Data items:
* * * * *

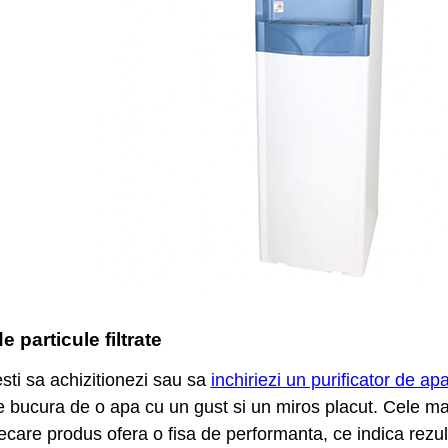
 particule filtrate
resti sa achizitionezi sau sa
inchiriezi un purificator de ap
 bucura de o apa cu un gust si un miros placut. Cele mai
ecare produs ofera o fisa de performanta, ce indica rezult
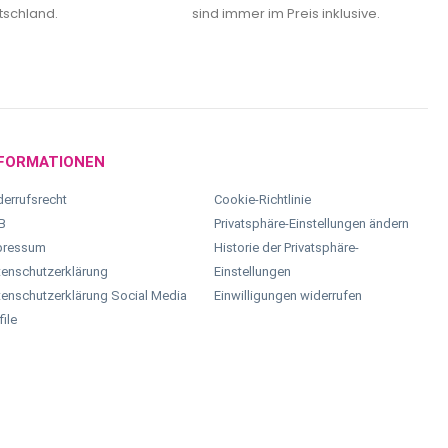
tschland.
sind immer im Preis inklusive.
FORMATIONEN
errufsrecht
Cookie-Richtlinie
B
Privatsphäre-Einstellungen ändern
pressum
Historie der Privatsphäre-
enschutzerklärung
Einstellungen
enschutzerklärung Social Media
Einwilligungen widerrufen
file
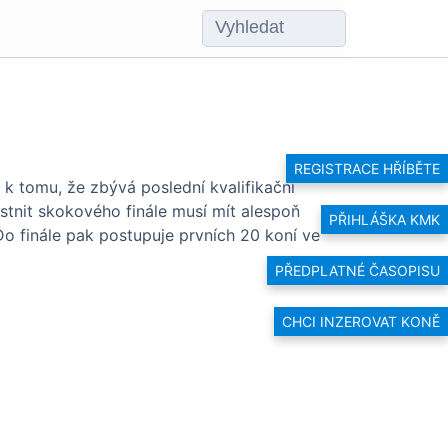
REGISTRACE HŘÍBĚTE
k tomu, že zbývá poslední kvalifikační
stnit skokového finále musí mít alespoň
PŘIHLÁŠKA KMK
Do finále pak postupuje prvních 20 koní ve
PŘEDPLATNÉ ČASOPISU
CHCI INZEROVAT KONĚ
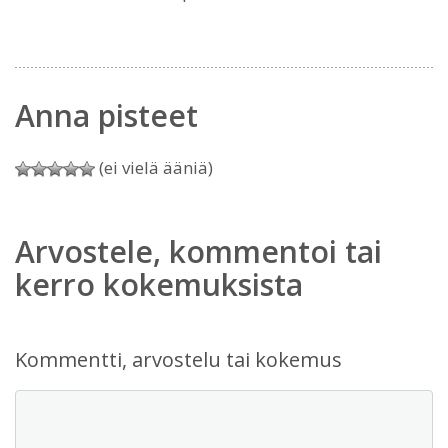
Anna pisteet
(ei vielä ääniä)
Arvostele, kommentoi tai
kerro kokemuksista
Kommentti, arvostelu tai kokemus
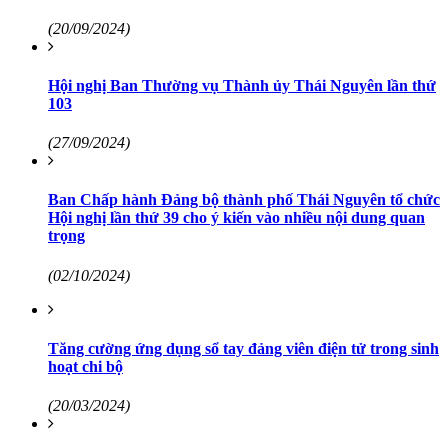
(20/09/2024)
Hội nghị Ban Thường vụ Thành ủy Thái Nguyên lần thứ
103
(27/09/2024)
Ban Chấp hành Đảng bộ thành phố Thái Nguyên tổ chức
Hội nghị lần thứ 39 cho ý kiến vào nhiều nội dung quan
trọng
(02/10/2024)
Tăng cường ứng dụng sổ tay đảng viên điện tử trong sinh
hoạt chi bộ
(20/03/2024)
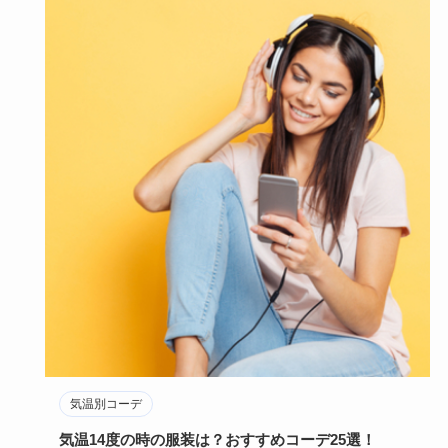
気温別コーデ
気温14度の時の服装は？おすすめコーデ25選！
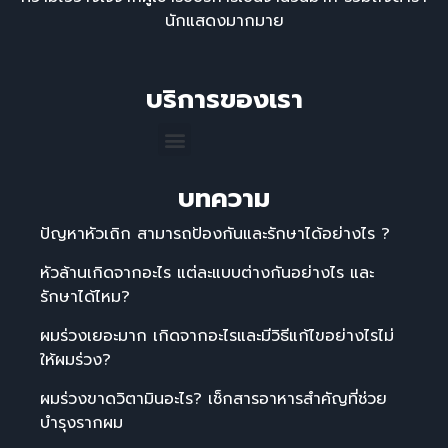
นักแสดงมากมาย
บริการของเรา
บทความ
ปัญหาหัวเถิก สามารถป้องกันและรักษาได้อย่างไร ?
หัวล้านเกิดจากอะไร แต่ละแบบต่างกันอย่างไร และ
รักษาได้ไหม?
ผมร่วงเยอะมาก เกิดจากอะไรและมีวิธีแก้ไขอย่างไรไม่
ให้ผมร่วง?
ผมร่วงขาดวิตามินอะไร? เช็กสารอาหารสำคัญที่ช่วย
บำรุงรากผม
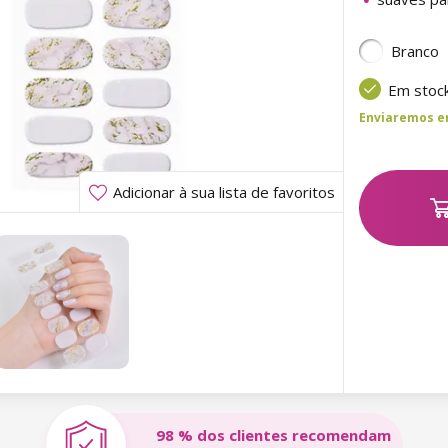
Branco
Em stoc
Enviaremos ent
Adicionar à sua lista de favoritos
98 % dos clientes recomendam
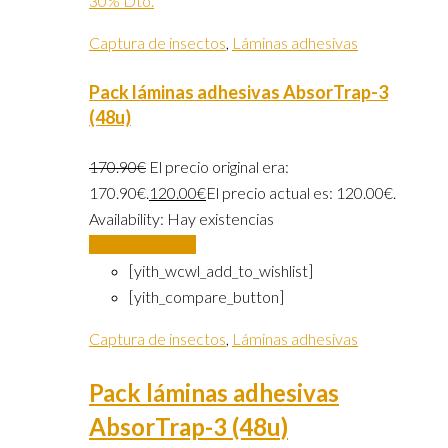
30% Dto.
Captura de insectos
,
Láminas adhesivas
Pack láminas adhesivas AbsorTrap-3
(48u)
170.90
€
El precio original era:
170.90€.
120.00
€
El precio actual es: 120.00€.
Availability:
Hay existencias
Añadir al carrito
[yith_wcwl_add_to_wishlist]
[yith_compare_button]
Captura de insectos
,
Láminas adhesivas
Pack láminas adhesivas
AbsorTrap-3 (48u)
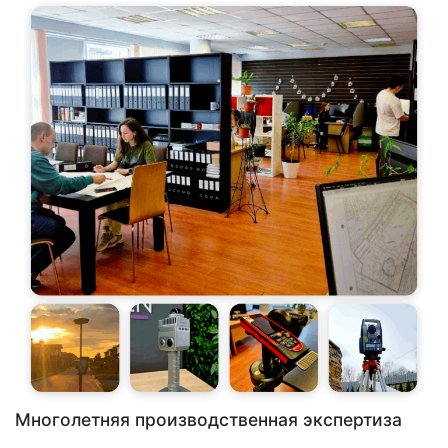
Многолетняя производственная экспертиза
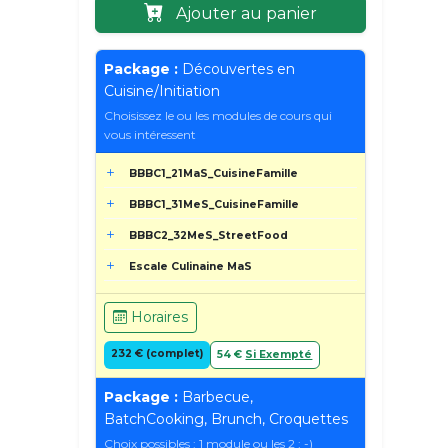
Ajouter au panier
Package :
Découvertes en
Cuisine/Initiation
Choisissez le ou les modules de cours qui
vous intéressent
BBBC1_21MaS_CuisineFamille
BBBC1_31MeS_CuisineFamille
BBBC2_32MeS_StreetFood
Escale Culinaine MaS
Horaires
232 € (complet)
54 €
Si Exempté
Package :
Barbecue,
BatchCooking, Brunch, Croquettes
Choix possibles : 1 module ou les 2 ; -)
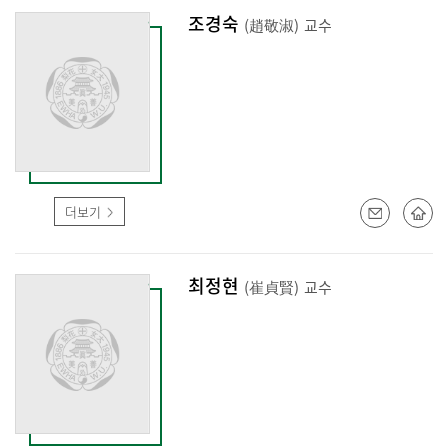
조경숙
(趙敬淑)
교수
더보기
최정현
(崔貞賢)
교수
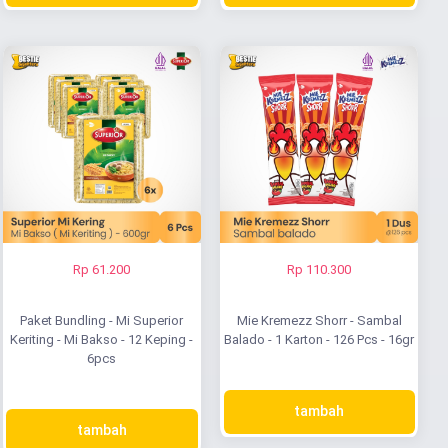
Rp 61.200
Rp 110.300
Paket Bundling - Mi Superior
Mie Kremezz Shorr - Sambal
Keriting - Mi Bakso - 12 Keping -
Balado - 1 Karton - 126 Pcs - 16gr
6pcs
tambah
tambah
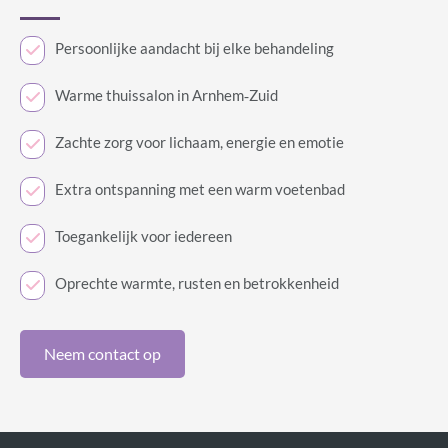
Persoonlijke aandacht bij elke behandeling
Warme thuissalon in Arnhem‑Zuid
Zachte zorg voor lichaam, energie en emotie
Extra ontspanning met een warm voetenbad
Toegankelijk voor iedereen
Oprechte warmte, rusten en betrokkenheid
Neem contact op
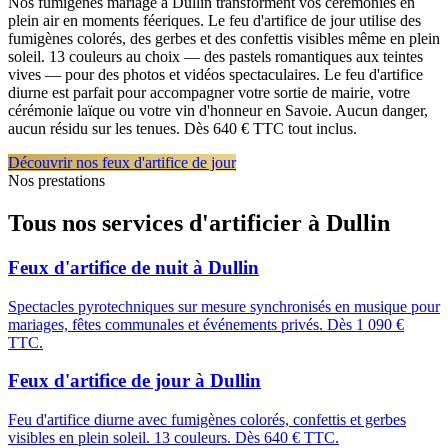
Nos fumigènes mariage à Dullin transforment vos cérémonies en
plein air en moments féeriques. Le feu d'artifice de jour utilise des
fumigènes colorés, des gerbes et des confettis visibles même en plein
soleil. 13 couleurs au choix — des pastels romantiques aux teintes
vives — pour des photos et vidéos spectaculaires. Le feu d'artifice
diurne est parfait pour accompagner votre sortie de mairie, votre
cérémonie laïque ou votre vin d'honneur en Savoie. Aucun danger,
aucun résidu sur les tenues. Dès 640 € TTC tout inclus.
Découvrir nos feux d'artifice de jour
Nos prestations
Tous nos services d'artificier à
Dullin
Feux d'artifice de nuit
à
Dullin
Spectacles pyrotechniques sur mesure synchronisés en musique pour
mariages, fêtes communales et événements privés. Dès 1 090 €
TTC.
Feux d'artifice de jour
à
Dullin
Feu d'artifice diurne avec fumigènes colorés, confettis et gerbes
visibles en plein soleil. 13 couleurs. Dès 640 € TTC.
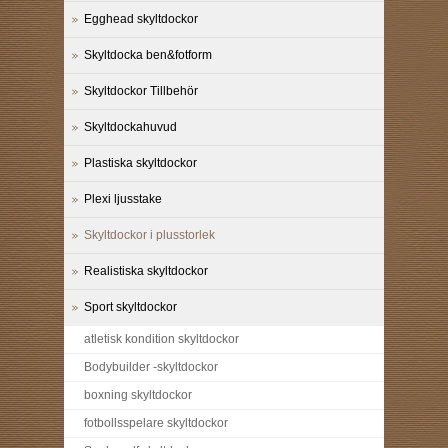
Egghead skyltdockor
Skyltdocka ben&fotform
Skyltdockor Tillbehör
Skyltdockahuvud
Plastiska skyltdockor
Plexi ljusstake
Skyltdockor i plusstorlek
Realistiska skyltdockor
Sport skyltdockor
atletisk kondition skyltdockor
Bodybuilder -skyltdockor
boxning skyltdockor
fotbollsspelare skyltdockor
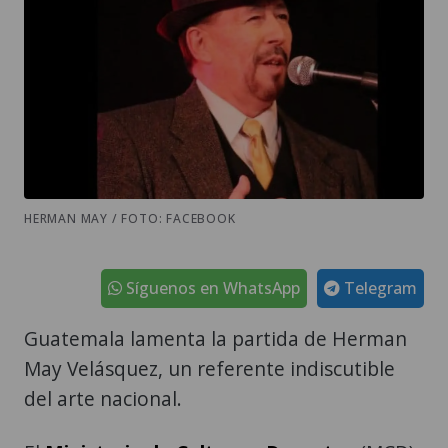
HERMAN MAY / FOTO: FACEBOOK
Síguenos en WhatsApp
Telegram
Guatemala lamenta la partida de Herman
May Velásquez, un referente indiscutible
del arte nacional.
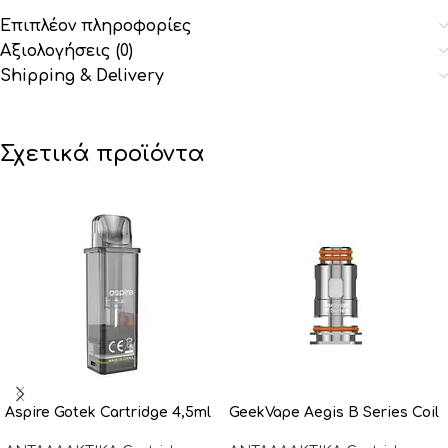
Επιπλέον πληροφορίες
Αξιολογήσεις (0)
Shipping & Delivery
Σχετικά προϊόντα
Aspire Gotek Cartridge 4,5ml
GeekVape Aegis B Series Coil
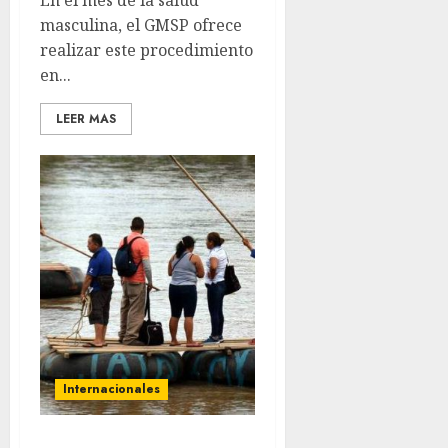
En el mes de la salud
masculina, el GMSP ofrece
realizar este procedimiento
en...
LEER MAS
Internacionales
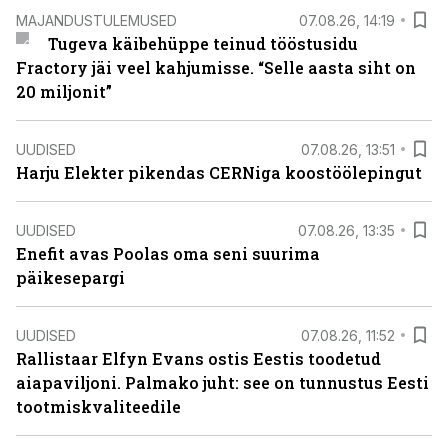
MAJANDUSTULEMUSED
07.08.26, 14:19
Tugeva käibehüppe teinud tööstusidu
Fractory jäi veel kahjumisse. “Selle aasta siht on
20 miljonit”
UUDISED
07.08.26, 13:51
Harju Elekter pikendas CERNiga koostöölepingut
UUDISED
07.08.26, 13:35
Enefit avas Poolas oma seni suurima
päikesepargi
UUDISED
07.08.26, 11:52
Rallistaar Elfyn Evans ostis Eestis toodetud
aiapaviljoni. Palmako juht: see on tunnustus Eesti
tootmiskvaliteedile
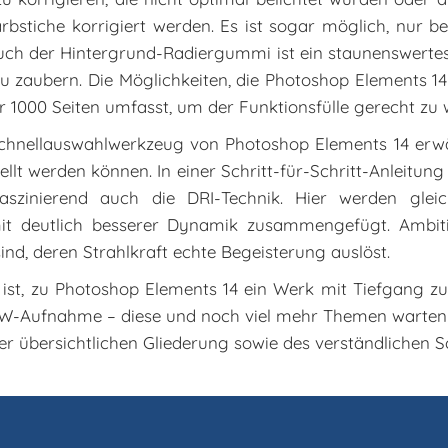
rbstiche korrigiert werden. Es ist sogar möglich, nur be
 Auch der Hintergrund-Radiergummi ist ein staunenswerte
u zaubern. Die Möglichkeiten, die Photoshop Elements 14 b
1000 Seiten umfasst, um der Funktionsfülle gerecht zu 
Schnellauswahlwerkzeug von Photoshop Elements 14 erwähn
llt werden können. In einer Schritt-für-Schritt-Anleitu
faszinierend auch die DRI-Technik. Hier werden gleic
mit deutlich besserer Dynamik zusammengefügt. Ambitio
nd, deren Strahlkraft echte Begeisterung auslöst.
 ist, zu Photoshop Elements 14 ein Werk mit Tiefgang zu
AW-Aufnahme – diese und noch viel mehr Themen warten
er übersichtlichen Gliederung sowie des verständlichen Sc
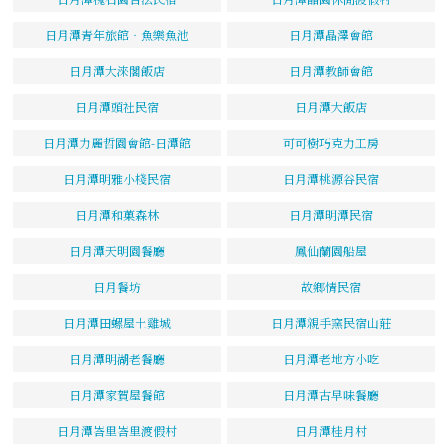
日月潭青年旅館‧魚樂魚池
日月潭晶澤會館
日月潭大淶閣飯店
日月潭教師會館
日月潭頭社民宿
日月潭大飯店
日月潭力麗哲園會館-日潭館
可可樹巧克力工房
日月潭明雅小棧民宿
日月潭桃源谷民宿
日月潭和菓森林
日月潭明潭民宿
日月潭天明園餐廳
鳳仙蘭園船屋
日月餐坊
故鄉情民宿
日月潭田螺屋土雞城
日月潭親手窯民宿山莊
日月潭明湖老餐廳
日月潭老地方小吃
日月潭家賀屋餐館
日月潭古早味餐廳
日月潭峇里峇里渡假村
日月潭桂月村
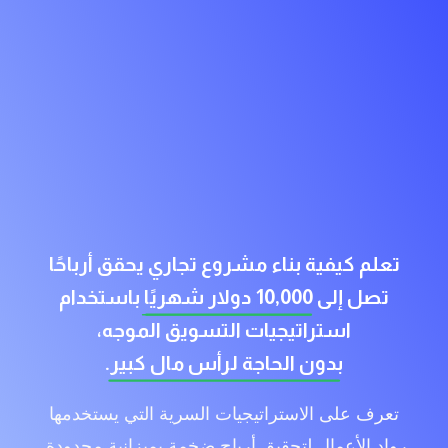
تعلم كيفية بناء مشروع تجاري يحقق أرباحًا
تصل إلى
10,000 دولار شهريًا
باستخدام
استراتيجيات التسويق الموجه،
بدون الحاجة لرأس مال كبير.
تعرف على الاستراتيجيات السرية التي يستخدمها
رواد الأعمال لتحقيق أرباح ضخمة بميزانية محدودة.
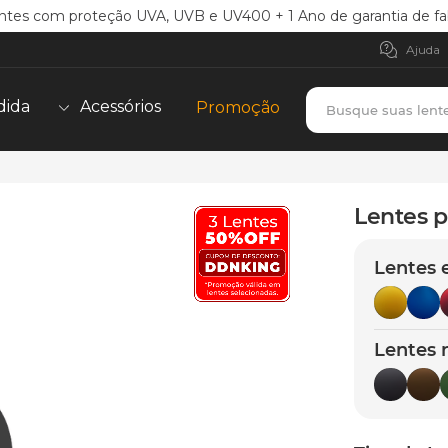
ntes com proteção UVA, UVB e UV400 + 1 Ano de garantia de fa
Ajuda
Busque suas lent
dida
Acessórios
Promoção
TERMOS MAIS BUSCADOS
borrachas
1
º
Lentes p
holbrook
2
º
Lentes 
juliet
3
º
bag
4
º
chaves
5
º
Lentes 
t-shock
6
º
gasket
7
º
parafusos
8
º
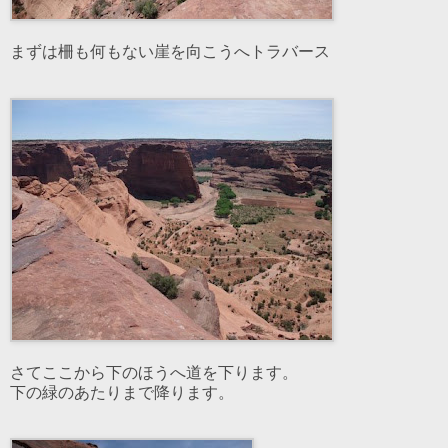
まずは柵も何もない崖を向こうへトラバース
さてここから下のほうへ道を下ります。
下の緑のあたりまで降ります。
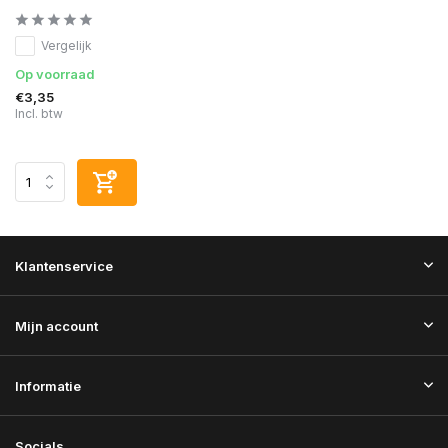
Vergelijk
Op voorraad
€3,35
Incl. btw
Klantenservice
Mijn account
Informatie
Socials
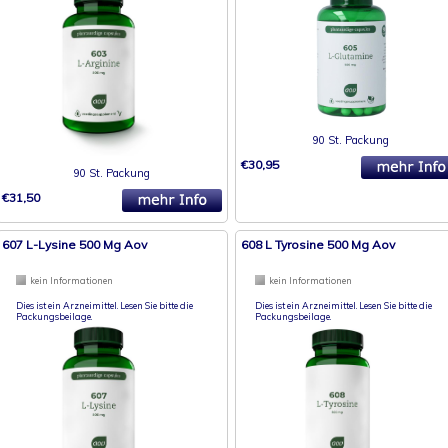
90 St. Packung
€30,95
90 St. Packung
€31,50
607 L-Lysine 500 Mg Aov
608 L Tyrosine 500 Mg Aov
kein Informationen
kein Informationen
Dies ist ein Arzneimittel. Lesen Sie bitte die
Dies ist ein Arzneimittel. Lesen Sie bitte die
Packungsbeilage.
Packungsbeilage.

* * * * *

▶ _Exercise goal_: Please lay out the part of the records that opens with the line containing "Ajouter au panier" and closes with the line containing "visibles en plein", both lines included, as a JSON list of strings with one string per line. Leave out blank lines and the pictures.

▶ _Completed exercise_:
[
  "Ajouter au panier",
  "Package :",
  "Découvertes en",
  "Cuisine/Initiation",
  "Choisissez le ou les modules de cours qui",
  "vous intéressent",
  "BBBC1_21MaS_CuisineFamille",
  "BBBC1_31MeS_CuisineFamille",
  "BBBC2_32MeS_StreetFood",
  "Escale Culinaine MaS",
  "Horaires",
  "232 € (complet)",
  "54 €",
  "Si Exempté",
  "Package :",
  "Barbecue,",
  "BatchCooking, Brunch, Croquettes",
  "Choix possibles : 1 module ou les 2 ; -)",
  "조경숙",
  "(趙敬淑)",
  "교수",
  "더보기",
  "최정현",
  "(崔貞賢)",
  "교수",
  "Rp 61.200",
  "Rp 110.300",
  "Paket Bundling - Mi Superior",
  "Mie Kremezz Shorr - Sambal",
  "Keriting - Mi Bakso - 12 Keping -",
  "Balado - 1 Karton - 126 Pcs - 16gr",
  "6pcs",
  "tambah",
  "tambah",
  "Persoonlijke aandacht bij elke behandeling",
  "Warme thuissalon in Arnhem‑Zuid",
  "Zachte zorg voor lichaam, energie en emotie",
  "Extra ontspanning met een warm voetenbad",
  "Toegankelijk voor iedereen",
  "Oprechte warmte, rusten en betrokkenheid",
  "Neem contact op",
  "Nos fumigènes mariage à Dullin transforment vos cérémonies en",
  "plein air en moments féeriques. Le feu d'artifice de jour utilise des",
  "fumigènes colorés, des gerbes et des confettis visibles même en plein",
  "soleil. 13 couleurs au choix — des pastels romantiques aux teintes",
  "vives — pour des photos et vidéos spectaculaires. Le feu d'artifice",
  "diurne est parfait pour accompagner votre sortie de mairie, votre",
  "cérémonie laïque ou votre vin d'honneur en Savoie. Aucun danger,",
  "aucun résidu sur les tenues. Dès 640 € TTC tout inclus.",
  "Découvrir nos feux d'artifice de jour",
  "Nos prestations",
  "Tous nos services d'artificier à",
  "Dullin",
  "Feux d'artifice de nuit",
  "à",
  "Dullin",
  "Spectacles pyrotechniques sur mesure synchronisés en musique pour",
  "mariages, fêtes communales et événements privés. Dès 1 090 €",
  "TTC.",
  "Feux d'artifice de jour",
  "à",
  "Dullin",
  "Feu d'artifice diurne avec fumigènes colorés, confettis et gerbes",
  "visibles en plein soleil. 13 couleurs. Dès 640 € TTC."
]